There are ten New Rules of health engagement, according to the health communications guress Nancy Turett at Edelman:
1 Provide deep content.
2 Be transparent.
3 Inform in real time.
4 Participate actively in conversations across multiple channels.
5 Engage in prevention, chronic health problems and access to health care.
6 Take a holistic approach to health and well-being.
7 Address people’s multiple stakes in health, including their personal ones.
8 Be personal.
9 Engage through health-expert channels and sources.
10 Consider the risks of not engaging.
You can reach more in-depth on these New Rules at the Edelman blog, Engage in Health, which spotlights their work on the Health Engagement Barometer.
Yesterday, Nancy asked me to react to these New Rules. I did; and here’s what I wrote…
I’m inspired today on two fronts at the moment: first, by a Twitter message from Gilles Frydman (who goes by KosherFrog on Twitter), Founder of the Association of Cancer Online Resources (ACOR), which says, “Tell me & I’ll forget. Show me & I may remember. Involve me & I’ll understand.” A Chinese proverb, Gilles asks in Twitter shorthand, “could this be the motto for Participatory Medicine?”
I’m also enthused about the new book by Robert Samuelson, The Great Inflation and Its Aftermath: The Past and Future of Affluence. Samuelson, who writes about economics for Newsweek and the Washington Post, sees the new fiscal era we’ve entered is one of “affluent deprivation.”
The Harris Harris Poll released on 9th January 2008 confirms this reality. Over 1 in 2 Americans expects to cut back on household spending and 42% expect to save more in the next year. Only 16% of Americans say they do not expect to do anything different financially in 2009.
77% of people say they are responsible for how financially secure they will feel in 2009.
Thus, we will feel poorer, Samuelson writes, because we’ll be paying more in taxes, for energy, and for our personal health care. That’s a given, seeing as we Americans are about to take on about $1 trillion worth of a deficit as a nation under Team Obama.

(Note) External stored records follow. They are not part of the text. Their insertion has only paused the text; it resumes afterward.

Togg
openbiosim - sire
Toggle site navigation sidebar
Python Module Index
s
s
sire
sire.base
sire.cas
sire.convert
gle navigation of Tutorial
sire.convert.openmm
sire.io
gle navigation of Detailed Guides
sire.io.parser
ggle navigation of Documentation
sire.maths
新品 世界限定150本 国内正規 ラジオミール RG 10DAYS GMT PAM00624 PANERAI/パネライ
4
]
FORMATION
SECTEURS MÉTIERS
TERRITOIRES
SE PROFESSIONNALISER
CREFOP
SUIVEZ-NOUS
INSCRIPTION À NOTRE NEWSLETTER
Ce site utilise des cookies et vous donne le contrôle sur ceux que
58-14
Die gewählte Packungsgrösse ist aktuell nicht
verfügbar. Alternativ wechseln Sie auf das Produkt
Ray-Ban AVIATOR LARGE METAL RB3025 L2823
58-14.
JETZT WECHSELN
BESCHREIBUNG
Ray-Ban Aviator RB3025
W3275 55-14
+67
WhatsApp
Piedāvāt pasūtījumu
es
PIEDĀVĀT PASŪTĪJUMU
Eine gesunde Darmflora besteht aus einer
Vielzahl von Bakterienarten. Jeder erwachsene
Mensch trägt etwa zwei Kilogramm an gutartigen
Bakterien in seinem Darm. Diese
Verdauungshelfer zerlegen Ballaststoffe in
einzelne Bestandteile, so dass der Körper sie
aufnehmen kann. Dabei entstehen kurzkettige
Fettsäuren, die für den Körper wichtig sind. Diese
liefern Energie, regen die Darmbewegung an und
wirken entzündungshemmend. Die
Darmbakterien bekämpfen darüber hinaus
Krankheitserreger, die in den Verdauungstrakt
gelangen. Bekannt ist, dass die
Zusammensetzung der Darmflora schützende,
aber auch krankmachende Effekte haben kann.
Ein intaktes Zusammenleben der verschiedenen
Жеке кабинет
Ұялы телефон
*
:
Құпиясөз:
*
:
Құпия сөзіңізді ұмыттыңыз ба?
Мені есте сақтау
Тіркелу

We economists are thought to be dismal scientists. But Gilles’ tweet, and Nancy Turett’s New Rules of Health Engagement, gives me cause for optimism.
Nancy writes about the virtues of deep content, transparency, real-time-ness, dialogue, prevention, whole health, personalization, expertise, stakeholder engagement, and the risks of not engaging.
It is this last line item that I find most compelling. The New Economy has driven us in the U.S. toward health system disruption. We were heading there anyway, as I’ve written a lot about for the past several years. But the New Economy affects all of us, from Donald Trump and Madoff’s investors to the GM worker who may or may not be laid off, to manage personal health without health insurance.
In this era of affluent deprivation, risk management will pay off across all aspects of our lives, from the fiscal to the physical.
As Gilles’ Chinese wisdom tells us, “Involve me and I’ll understand.” Addressing Nancy’s 9 virtues, from content and transparency to embracing whole health, will get stakeholders – whether consumer or health plan, biotech researcher or policymaker – to engagement. Engagement will lead to working together toward a better health system on a macro scale, and better health outcomes on a very personal level.
Health Populi’s Hot Points: Read more about “affluent deprivation” in Samuelson’s Newsweek column on the subject. The state-of-mind is already changing Americans’ health behaviors. Sometimes behaviors in a world of affluent deprivation change for the better, as in the case of prevention and using Nintendo Wii’s for exercise. But sometimes, health behaviors change for the worse, when people postpone or forgo a prescription drug fill to manage a chronic condition. Or, when a person feels ill and believes they should see a doctor, but doesn’t to avoid the cost of the visit.
In an era of affluent deprivation, we need to look for the value in being more engaged in personal health: to prevent illness, engage in whole health, and when we perceive something’s amiss, to seek counsel from experts. Health plans and reformers need to keep this new mind-set in their own minds in health plan designing so citizens feel empowered to make sound decisions that bolster health outcomes for themselves, and for the larger community.